The Glock 42 .380 is a single-stack gun, which allows for a thinner design — always a consideration for CCW.
It’s a locked breech system designed to operate exactly like the larger Glock 26, thus providing an easy learning curve for Glock 42 owners.
The locked breech allows for a lighter gun, but limits caliber size.
The Glock 42 barrel is a mere 3.25 inches long and the frame itself is less than an inch wide at .94 inches.
Author and policeman Scott W. Wagner describes his excitement at USConcealedCarry.com when he first learned of the Glock 42 introduction:
“I thought that Glock would simply produce the European mini-Glock 28 on American shores and let it go at that. Was I ever wrong.
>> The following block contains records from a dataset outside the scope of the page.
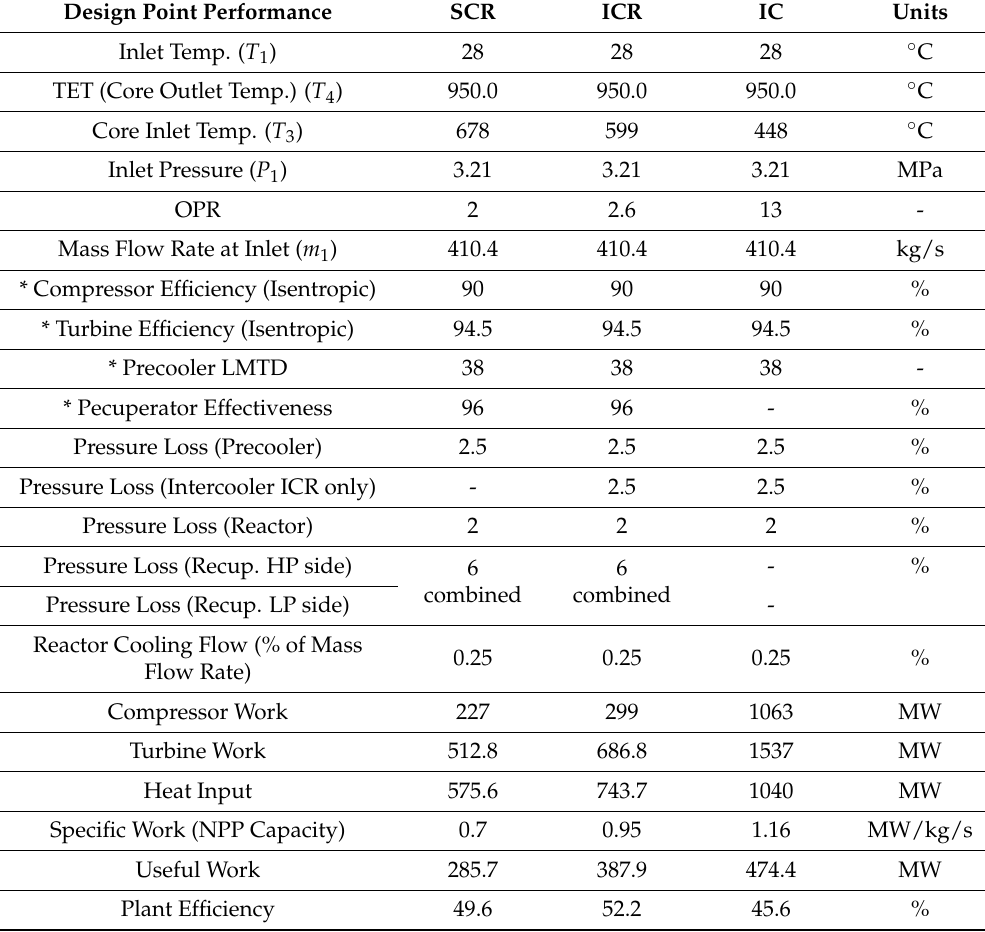
Table 1. Design Point Input Values for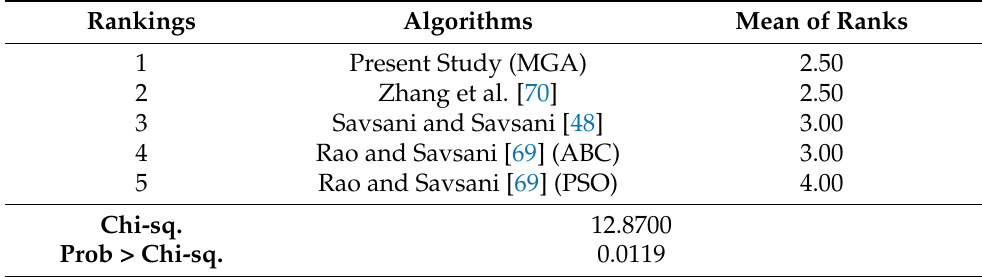
Table A14. Friedman statistical test results for the planetary gear train design problem.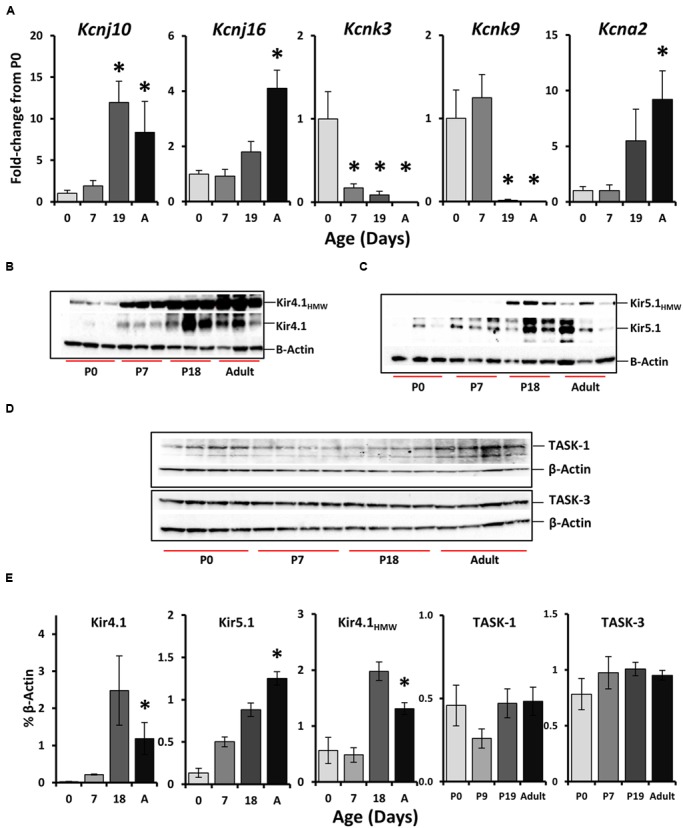
Age-related changes in the expression of select K+ channels the rostral medullary raphe. (A)
Kcnj10, Kcnj16, Kcnk3, Kcnk9, and Kcna2 gene expression patterns across age (P0, 7, 19, and adult) within the rostral raphe (∗P < 0.05 vs. P0 by one-Way ANOVA). Western blots from raphe tissues collected from different ages showed increases in both a high molecular weight band (∼250 kDa) Kir4.1HMW and expected (42.5 kDa) Kir4.1 bands (B), Kir5.1HMW (∼250 kDa) and expected (48 kDa) Kir5.1 bands (C), and TASK-1 (45–65 kDa) and TASK-3 (45 kDa) (D) with respective quantification normalized to β-actin (E; ∗P < 0.05 vs. P0 by one-way ANOVA). Note that the quantification for Kir5.1 protein in (E) was from two blots from P0 (n = 3), P7 (n = 4), P18 (n = 6), and adult (n = 3), but only one is shown in (C).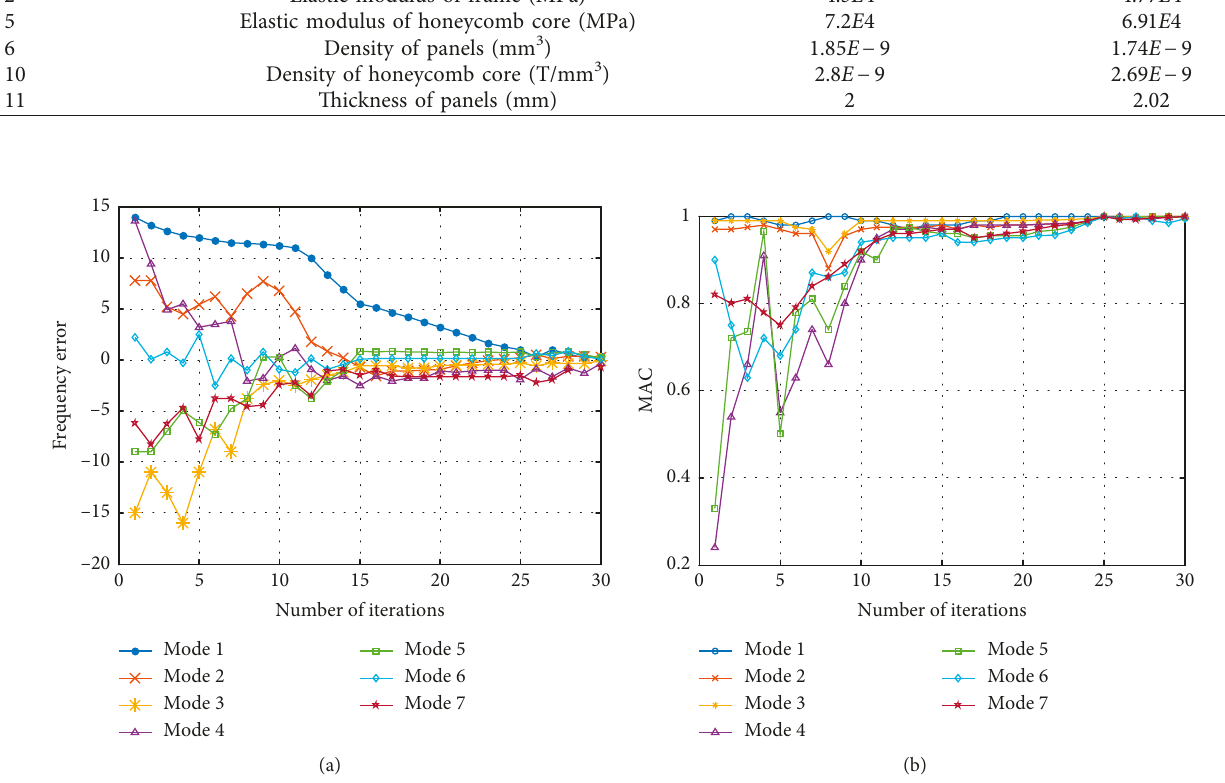
Figure 12: Modal convergence of the model during the updating process. (a) Convergence of frequency error during the updating process. (b) Convergence of MAC values during the updating process.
Glock has developed an all-new pistol that makes more effective use of the compact and mild-mannered .380 cartridge.” (Read more at USConcealedCarry.com)
During field tests, the Glock 42 experienced no problems with the tester in various firing positions. The ammo used was Winchester “white box” .380 with 95-grain FMJ truncated cone bullets. The gun performed without malfunction repeatedly through seven rounds.
However at the police range where the testing took place, at least one officer reported problems with the cycling and feeding mechanisms of the gun. After a period of trial and error, it was determined that the Glock 42 needs a firmer than normal grip when firing.
The narrow design of the gun allows a more natural feel to the grip, which may cause a tendency for the shooter to relax more while firing, causing what is known as “limp wristing.”
Limp wristing occurs when the shooter does not provide a stable foundation for the slide to move backward while allowing the muzzle to lift at the same time, thereby decreasing the backward force. This can easily cause cycling issues.
While a firm grip is recommended when firing any pistol, it’s especially crucial for the diminutive Glock 42. Its 13.7 ounce weight combined with decent power is a recipe for unwanted random motion when pulling the trigger if a strong, steady grip is not maintained.
The Glock 42’s are in high demand and difficult to find. If you’re in the market for an excellent concealed carry weapon, pick one up if you see one. It may be awhile before you get another chance.